Ta ostatnia gra rolę prezydent Stanów Zjednoczonych, która wraz z doradzającym jej własnym synem (w tej roli Jonah Hill) jest jedną z najzabawniejszych postaci.
UWAGA: Jeśli nie oglądaliście jeszcze filmu "Nie patrz w górę", możecie uznać niektóre fragmenty artykułu za spoiler. Jeśli nie chcecie przed obejrzeniem filmu znać detali z jego scenariusza, zapraszamy do powrotu do artykułu zaraz po seansie ;)
Naga scena z Meryl Streep. Leonardo DiCaprio był przeciwny!

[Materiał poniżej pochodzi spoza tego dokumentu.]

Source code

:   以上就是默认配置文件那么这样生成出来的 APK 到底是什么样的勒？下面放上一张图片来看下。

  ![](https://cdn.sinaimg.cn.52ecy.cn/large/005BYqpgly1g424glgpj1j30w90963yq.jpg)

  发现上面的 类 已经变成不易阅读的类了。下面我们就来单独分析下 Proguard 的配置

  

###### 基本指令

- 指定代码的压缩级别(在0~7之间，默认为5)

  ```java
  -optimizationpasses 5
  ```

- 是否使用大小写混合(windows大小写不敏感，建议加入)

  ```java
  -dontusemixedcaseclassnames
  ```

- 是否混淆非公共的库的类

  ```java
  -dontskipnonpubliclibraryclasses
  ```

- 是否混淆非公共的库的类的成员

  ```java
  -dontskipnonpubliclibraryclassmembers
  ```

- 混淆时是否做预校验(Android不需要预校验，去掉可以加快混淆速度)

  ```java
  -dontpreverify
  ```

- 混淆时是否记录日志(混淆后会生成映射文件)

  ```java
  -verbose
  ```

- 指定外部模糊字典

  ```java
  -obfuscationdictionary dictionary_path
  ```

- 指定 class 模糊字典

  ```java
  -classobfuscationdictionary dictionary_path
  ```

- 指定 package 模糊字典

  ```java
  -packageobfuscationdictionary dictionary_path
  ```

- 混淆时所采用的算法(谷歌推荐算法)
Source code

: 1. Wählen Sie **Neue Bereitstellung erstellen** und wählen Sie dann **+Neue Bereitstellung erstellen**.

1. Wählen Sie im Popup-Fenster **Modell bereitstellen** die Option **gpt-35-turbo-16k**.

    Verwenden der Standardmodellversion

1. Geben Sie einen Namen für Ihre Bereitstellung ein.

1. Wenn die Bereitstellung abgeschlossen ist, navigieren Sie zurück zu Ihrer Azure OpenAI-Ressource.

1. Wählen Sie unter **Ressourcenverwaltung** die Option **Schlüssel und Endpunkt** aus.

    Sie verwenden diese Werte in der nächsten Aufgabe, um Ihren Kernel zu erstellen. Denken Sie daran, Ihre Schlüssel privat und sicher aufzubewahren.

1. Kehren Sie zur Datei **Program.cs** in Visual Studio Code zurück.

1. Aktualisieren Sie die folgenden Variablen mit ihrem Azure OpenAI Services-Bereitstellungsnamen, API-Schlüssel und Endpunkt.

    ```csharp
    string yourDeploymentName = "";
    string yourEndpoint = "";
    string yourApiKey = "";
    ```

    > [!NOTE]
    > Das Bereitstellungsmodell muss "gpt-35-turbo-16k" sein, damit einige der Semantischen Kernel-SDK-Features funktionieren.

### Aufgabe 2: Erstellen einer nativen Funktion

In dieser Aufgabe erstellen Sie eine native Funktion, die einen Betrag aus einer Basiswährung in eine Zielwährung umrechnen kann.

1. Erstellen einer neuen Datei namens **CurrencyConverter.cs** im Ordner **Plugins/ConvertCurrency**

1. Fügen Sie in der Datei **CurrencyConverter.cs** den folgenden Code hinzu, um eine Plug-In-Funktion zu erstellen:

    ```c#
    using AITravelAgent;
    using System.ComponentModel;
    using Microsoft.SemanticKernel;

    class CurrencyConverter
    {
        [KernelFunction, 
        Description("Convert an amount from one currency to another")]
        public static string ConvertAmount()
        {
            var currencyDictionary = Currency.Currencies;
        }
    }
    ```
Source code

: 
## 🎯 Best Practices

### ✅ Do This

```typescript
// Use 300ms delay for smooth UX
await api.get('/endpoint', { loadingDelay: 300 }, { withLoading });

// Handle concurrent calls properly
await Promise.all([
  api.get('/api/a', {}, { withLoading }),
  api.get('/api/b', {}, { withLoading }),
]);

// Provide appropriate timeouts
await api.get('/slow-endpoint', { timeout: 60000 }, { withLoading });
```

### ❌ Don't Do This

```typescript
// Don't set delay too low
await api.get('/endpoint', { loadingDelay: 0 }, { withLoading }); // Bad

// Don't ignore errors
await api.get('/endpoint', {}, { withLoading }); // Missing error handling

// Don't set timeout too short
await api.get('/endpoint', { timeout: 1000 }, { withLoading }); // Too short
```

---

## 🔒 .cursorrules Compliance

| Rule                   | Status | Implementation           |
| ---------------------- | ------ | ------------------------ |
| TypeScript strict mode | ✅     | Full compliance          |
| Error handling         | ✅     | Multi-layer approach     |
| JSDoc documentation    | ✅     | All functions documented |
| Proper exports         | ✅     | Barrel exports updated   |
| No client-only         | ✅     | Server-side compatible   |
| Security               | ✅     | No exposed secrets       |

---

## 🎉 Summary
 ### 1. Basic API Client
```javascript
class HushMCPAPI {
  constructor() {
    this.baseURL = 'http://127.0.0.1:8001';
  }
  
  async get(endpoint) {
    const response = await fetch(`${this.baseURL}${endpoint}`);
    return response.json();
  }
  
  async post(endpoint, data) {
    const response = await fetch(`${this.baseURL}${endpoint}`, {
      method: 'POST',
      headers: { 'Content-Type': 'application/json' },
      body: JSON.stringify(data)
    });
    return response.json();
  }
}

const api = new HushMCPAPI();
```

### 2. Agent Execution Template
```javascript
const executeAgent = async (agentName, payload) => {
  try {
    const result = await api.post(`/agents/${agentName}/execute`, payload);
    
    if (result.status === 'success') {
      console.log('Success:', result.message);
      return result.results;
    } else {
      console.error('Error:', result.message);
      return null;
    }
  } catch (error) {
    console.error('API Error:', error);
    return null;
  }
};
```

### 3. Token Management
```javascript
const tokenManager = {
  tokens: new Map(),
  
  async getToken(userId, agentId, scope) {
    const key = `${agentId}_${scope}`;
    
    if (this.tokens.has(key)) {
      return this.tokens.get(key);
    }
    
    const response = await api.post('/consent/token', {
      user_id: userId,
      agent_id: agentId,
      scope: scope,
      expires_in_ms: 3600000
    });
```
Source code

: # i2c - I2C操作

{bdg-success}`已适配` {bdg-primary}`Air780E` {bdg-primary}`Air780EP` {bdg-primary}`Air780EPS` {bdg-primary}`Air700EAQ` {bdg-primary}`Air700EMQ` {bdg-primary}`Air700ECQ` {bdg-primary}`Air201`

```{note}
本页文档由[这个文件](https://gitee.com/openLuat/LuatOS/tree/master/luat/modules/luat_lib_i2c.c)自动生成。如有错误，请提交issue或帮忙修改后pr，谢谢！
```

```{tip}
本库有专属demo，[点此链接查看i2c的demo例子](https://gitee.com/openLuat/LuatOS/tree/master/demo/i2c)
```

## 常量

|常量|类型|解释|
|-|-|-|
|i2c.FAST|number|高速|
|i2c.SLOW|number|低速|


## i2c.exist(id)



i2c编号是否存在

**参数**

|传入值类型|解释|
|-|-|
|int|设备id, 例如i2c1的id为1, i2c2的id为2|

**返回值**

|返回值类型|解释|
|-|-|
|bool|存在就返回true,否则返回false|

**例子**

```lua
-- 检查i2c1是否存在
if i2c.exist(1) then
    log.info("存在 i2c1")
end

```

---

Pod koniec filmu "Don't Look Up" Meryl Streep występuje w scenie, którą przyszło jej zagrać w "stroju Ewy". Okazuje się, że Leo DiCaprio nie jest fanem tych ujęć i był im przeciwny!
W jednej z ostatnich scen filmu "Nie patrz w górę" widzimy, jak Meryl Streep podziwia krajobraz na nowej planecie. Grana przez nią prezydent USA jest całkowicie naga, ale okazuje się, że 72-letnia aktorka nie zrzuciła ciuchów. Zrobiła to za nią dublerka.
Jest nieustraszona, ale tak, to była dublerka. I wiecie, kto miał z tym problem? Leo DiCaprio! On postrzega Meryl jako królową i wyjątkową postać. Nie podobał mu się widok jej tatuażu na dolnej części pleców, kiedy przez jakąś sekundę chodzi nago.
Powiedział do mnie coś w stylu: 'Czy naprawdę musisz to pokazywać?' A ja na to: 'To prezydent Orlean, a nie Meryl Streep'
- wspomina reżyser filmu.
Sama Meryl Streep również nie miała nic przeciwko tej scenie.
- tłumaczy Adam McKay.
Oczywiście, że się zgodziła. Niewiele jest rzeczy na tym świecie, których Meryl Streep nie zrobiłaby dla swojej postaci. To dlatego jest najbardziej znaną hollywoodzką aktorką i - jak mówi Leo DiCaprio - powinna być traktowana jak królowa. Do pewnego stopnia rozumiem, o co mu chodziło
"Nie patrz w górę" to komedia z ważnym przesłaniem. Film pokazuje, jak współczesne społeczeństwa i władze reagują na pochodzące od naukowców informacje o nadchodzącej zagładzie Ziemi. Lecąca wprost na naszą planetę kometa ma symbolizować zagładę klimatyczną, ale zdaniem wielu osób równie dobrze pasuje tu sytuacja związana z pandemią COVID-19, która również, mimo głosów naukowców, jest wciąż przez wiele osób uznawana za spisek. Jeśli jeszcze nie oglądaliście tego filmu, gorąco polecamy!